I'm not sure if it actually is insomnia, but I just couldn't sleep last night.
I think it may be related to excitement however.
It all began on Friday. A good friend sent me an email about a picnic for CALM - Community After Leaving Mormonism. I was so excited, I neglected to read most of the email.
Saturday came, and we got sandwiches made, potato chips and drinks purchased, and the entire tribe all loaded in the minivan for the journey down to the picnic.
It was then that I actually read the email, and realized it wasn't until Sunday, so the kids had a nice afternoon at a local park, and I'll be damned if I didn't thoroughly enjoy it. We need to do stuff like this more often, methinks!
So then came Sunday... Again we packed up and left, and found the park where the get together was happening.
There is no easy way to approach a group such as this... Especially when you're a little paranoid, and worried that the group may be a little paranoid too.
Actually, our intro went fairly well. I wondered over, mumbled something about hoping this was the right place, and before I knew it, we were surrounded by people with similar backgrounds.
Another couple arrived a little later, and it was funny to watch them try to figure out who we were and if they had the right place. They did, and they turned out to be an awesome couple, but it was still interesting to watch.
You're in Mormon Central, and I guess it just isn't natural to wonder over to a group and ask... "So are y'all the Ex-Mormons?"
An elderly lady showed up a little later as well. She had her scriptures and her Ensign (monthly Mormon publication), and did soooo not belong. I don't know if she knew the kind of group she was wondering around, but it provided those of us who did with a great amount of hilarity.
Anyway... The kids had a great time playing with the other kids there, and even our eldest son, who whined a little at the end, had to admit he enjoyed it.
For me, it was just great to spend time with people who have a similar background and outlook on life.
It wasn't negative in the least bit, just very, very positive and very affirming.

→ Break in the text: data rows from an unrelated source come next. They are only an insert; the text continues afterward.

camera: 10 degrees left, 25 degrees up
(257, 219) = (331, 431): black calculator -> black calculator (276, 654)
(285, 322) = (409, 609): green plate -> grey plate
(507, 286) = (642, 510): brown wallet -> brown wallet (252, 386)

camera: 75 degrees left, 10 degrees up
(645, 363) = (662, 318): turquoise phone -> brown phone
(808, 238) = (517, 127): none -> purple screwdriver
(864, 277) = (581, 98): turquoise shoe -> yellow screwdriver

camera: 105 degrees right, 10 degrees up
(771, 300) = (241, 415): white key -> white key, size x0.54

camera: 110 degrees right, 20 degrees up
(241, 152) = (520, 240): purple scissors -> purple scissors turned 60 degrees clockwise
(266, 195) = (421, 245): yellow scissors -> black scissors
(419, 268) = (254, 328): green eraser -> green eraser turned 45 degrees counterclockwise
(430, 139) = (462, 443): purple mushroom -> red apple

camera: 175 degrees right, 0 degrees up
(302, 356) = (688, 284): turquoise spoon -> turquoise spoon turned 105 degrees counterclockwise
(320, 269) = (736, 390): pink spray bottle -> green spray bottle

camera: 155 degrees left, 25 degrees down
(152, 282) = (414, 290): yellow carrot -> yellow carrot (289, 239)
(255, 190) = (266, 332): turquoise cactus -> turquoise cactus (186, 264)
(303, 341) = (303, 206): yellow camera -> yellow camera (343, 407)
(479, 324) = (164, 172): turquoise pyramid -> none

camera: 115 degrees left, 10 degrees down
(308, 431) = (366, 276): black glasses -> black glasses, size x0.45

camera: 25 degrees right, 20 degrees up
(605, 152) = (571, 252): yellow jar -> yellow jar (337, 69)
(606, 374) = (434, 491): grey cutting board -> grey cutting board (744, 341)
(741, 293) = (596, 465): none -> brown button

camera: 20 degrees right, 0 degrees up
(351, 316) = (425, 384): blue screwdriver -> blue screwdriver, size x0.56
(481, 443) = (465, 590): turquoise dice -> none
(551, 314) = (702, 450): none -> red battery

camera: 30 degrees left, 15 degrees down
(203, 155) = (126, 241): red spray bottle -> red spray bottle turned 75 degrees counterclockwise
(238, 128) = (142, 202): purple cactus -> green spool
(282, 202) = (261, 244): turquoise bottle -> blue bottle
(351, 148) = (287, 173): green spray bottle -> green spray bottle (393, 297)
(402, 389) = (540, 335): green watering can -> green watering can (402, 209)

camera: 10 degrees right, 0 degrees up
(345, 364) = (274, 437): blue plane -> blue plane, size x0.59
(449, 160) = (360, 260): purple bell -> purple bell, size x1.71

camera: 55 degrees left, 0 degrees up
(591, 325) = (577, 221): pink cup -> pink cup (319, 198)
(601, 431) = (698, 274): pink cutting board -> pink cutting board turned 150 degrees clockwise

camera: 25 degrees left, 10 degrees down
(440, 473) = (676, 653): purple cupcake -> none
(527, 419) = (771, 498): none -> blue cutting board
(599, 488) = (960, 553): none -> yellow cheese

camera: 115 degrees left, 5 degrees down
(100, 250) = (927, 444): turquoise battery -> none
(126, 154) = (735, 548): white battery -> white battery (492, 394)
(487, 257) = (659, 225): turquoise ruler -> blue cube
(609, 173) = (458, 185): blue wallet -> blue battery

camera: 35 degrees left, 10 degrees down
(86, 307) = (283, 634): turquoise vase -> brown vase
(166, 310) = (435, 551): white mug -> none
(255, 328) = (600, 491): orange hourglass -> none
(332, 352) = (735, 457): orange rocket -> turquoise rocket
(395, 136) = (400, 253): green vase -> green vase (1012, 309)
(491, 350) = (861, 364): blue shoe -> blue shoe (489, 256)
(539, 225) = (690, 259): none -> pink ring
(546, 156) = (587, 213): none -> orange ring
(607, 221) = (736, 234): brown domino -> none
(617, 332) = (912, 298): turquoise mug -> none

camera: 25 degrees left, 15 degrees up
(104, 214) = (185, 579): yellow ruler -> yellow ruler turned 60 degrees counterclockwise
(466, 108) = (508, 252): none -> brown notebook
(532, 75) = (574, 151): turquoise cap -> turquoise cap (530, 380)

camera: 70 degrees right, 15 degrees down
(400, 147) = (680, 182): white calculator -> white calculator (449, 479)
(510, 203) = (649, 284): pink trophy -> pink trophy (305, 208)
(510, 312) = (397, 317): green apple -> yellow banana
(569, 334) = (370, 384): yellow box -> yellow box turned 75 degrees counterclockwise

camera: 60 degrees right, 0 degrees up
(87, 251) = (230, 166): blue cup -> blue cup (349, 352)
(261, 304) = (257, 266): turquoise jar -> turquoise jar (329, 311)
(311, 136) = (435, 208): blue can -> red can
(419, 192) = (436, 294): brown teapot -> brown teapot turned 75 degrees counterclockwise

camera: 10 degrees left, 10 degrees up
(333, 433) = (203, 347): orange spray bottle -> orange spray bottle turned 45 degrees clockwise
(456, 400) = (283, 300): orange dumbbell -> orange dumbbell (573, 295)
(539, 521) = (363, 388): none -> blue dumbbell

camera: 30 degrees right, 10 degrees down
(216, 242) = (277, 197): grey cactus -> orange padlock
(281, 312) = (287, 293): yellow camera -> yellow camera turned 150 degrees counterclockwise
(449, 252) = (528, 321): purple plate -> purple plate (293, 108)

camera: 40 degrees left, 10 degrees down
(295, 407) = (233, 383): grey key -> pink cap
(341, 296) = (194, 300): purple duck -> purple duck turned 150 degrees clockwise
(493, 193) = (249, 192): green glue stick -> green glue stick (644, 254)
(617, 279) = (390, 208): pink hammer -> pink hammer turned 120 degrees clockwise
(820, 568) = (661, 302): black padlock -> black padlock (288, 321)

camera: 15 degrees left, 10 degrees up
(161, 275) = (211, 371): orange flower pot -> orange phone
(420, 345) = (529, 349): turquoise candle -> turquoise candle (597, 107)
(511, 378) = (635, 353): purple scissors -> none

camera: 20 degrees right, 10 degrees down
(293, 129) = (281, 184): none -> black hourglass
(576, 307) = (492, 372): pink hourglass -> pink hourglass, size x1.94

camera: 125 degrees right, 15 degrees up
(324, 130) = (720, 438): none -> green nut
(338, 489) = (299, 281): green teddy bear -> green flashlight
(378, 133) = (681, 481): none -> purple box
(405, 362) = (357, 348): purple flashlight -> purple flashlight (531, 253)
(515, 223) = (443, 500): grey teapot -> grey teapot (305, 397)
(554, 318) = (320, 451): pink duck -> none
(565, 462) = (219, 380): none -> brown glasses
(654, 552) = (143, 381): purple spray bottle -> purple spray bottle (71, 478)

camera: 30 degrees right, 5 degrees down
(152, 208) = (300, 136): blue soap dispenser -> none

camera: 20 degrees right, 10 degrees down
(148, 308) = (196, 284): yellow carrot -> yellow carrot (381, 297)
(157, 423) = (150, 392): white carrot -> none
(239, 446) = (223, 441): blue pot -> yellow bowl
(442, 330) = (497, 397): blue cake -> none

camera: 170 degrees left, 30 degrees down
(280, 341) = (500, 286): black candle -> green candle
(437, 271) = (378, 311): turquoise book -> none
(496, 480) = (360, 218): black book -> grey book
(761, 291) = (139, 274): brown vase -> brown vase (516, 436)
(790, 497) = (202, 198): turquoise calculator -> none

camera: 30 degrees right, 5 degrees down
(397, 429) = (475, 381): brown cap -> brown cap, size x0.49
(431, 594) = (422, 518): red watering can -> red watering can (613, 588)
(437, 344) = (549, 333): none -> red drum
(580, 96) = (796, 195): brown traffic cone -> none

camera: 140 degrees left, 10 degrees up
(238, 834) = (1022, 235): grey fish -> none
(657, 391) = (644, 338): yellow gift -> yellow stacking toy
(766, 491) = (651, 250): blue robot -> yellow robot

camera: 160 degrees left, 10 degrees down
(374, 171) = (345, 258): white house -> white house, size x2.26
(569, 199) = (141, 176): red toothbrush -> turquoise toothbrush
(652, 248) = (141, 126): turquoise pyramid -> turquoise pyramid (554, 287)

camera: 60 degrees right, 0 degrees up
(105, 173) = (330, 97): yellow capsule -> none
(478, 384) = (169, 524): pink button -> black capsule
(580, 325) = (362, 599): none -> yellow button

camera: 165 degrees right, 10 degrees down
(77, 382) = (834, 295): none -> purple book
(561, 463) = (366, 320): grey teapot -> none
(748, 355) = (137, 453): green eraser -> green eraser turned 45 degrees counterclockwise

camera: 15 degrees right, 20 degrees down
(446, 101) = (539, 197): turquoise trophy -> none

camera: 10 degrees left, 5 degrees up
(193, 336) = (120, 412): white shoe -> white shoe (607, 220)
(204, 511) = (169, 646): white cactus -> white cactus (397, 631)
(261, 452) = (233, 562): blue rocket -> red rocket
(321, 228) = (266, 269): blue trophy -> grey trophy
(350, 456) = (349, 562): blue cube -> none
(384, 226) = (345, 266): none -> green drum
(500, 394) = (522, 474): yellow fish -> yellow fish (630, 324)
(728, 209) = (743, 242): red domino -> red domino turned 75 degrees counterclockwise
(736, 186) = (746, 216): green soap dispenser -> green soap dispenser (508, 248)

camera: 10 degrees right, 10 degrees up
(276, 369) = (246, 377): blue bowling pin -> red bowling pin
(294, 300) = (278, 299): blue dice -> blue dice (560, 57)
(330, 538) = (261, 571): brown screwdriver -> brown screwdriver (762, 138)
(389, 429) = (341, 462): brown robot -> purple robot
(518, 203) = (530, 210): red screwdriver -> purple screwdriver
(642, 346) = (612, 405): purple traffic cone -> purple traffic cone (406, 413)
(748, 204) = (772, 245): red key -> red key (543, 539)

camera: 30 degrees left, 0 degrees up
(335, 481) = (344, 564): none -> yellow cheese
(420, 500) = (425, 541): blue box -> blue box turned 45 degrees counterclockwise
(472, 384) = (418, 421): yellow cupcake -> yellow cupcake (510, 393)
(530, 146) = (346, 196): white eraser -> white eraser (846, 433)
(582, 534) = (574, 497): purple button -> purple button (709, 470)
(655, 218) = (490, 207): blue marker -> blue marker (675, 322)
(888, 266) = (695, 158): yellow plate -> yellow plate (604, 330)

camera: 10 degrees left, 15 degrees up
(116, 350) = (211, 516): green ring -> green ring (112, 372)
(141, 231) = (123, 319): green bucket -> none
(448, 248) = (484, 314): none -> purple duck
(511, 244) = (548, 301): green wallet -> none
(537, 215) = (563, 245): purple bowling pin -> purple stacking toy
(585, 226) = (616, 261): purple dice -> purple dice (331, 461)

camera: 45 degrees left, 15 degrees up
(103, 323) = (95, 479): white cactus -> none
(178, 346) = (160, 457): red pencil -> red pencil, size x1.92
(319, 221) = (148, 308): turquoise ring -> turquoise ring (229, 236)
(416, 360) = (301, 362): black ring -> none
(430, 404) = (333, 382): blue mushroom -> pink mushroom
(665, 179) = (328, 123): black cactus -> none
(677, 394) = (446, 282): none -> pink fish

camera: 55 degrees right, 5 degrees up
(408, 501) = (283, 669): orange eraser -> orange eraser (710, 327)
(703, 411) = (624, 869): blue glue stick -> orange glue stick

I've been needing to write an essay for submission to another group for a couple of weeks now... I kind of have the story in my head, but it just wasn't working.
I woke up around 4:30 this morning, and the story started to come together. I'm pretty excited about it, and will likely blog more about it on my other blog.
This is the second weekend in a row which has ended with a lack of sleep, but a feeling of exhilaration and accomplishment.
Last weekend it was a race with some great friends. It was all about accomplishment, inspiration and overcoming the impossible, and we finished third in our division!!!
This weekend it was similar but different. People who share a common history, and people who accept me for who I am.
I just like being myself.
No facades, no need to hide anything, just me, myself and I, interacting with real people who feel the same way.
Next weekend may be a huge let down though... Unless I can arrange something... I've got a half marathon on Saturday morning. Perhaps we need to arrange a post-mo meet up on Sunday or something.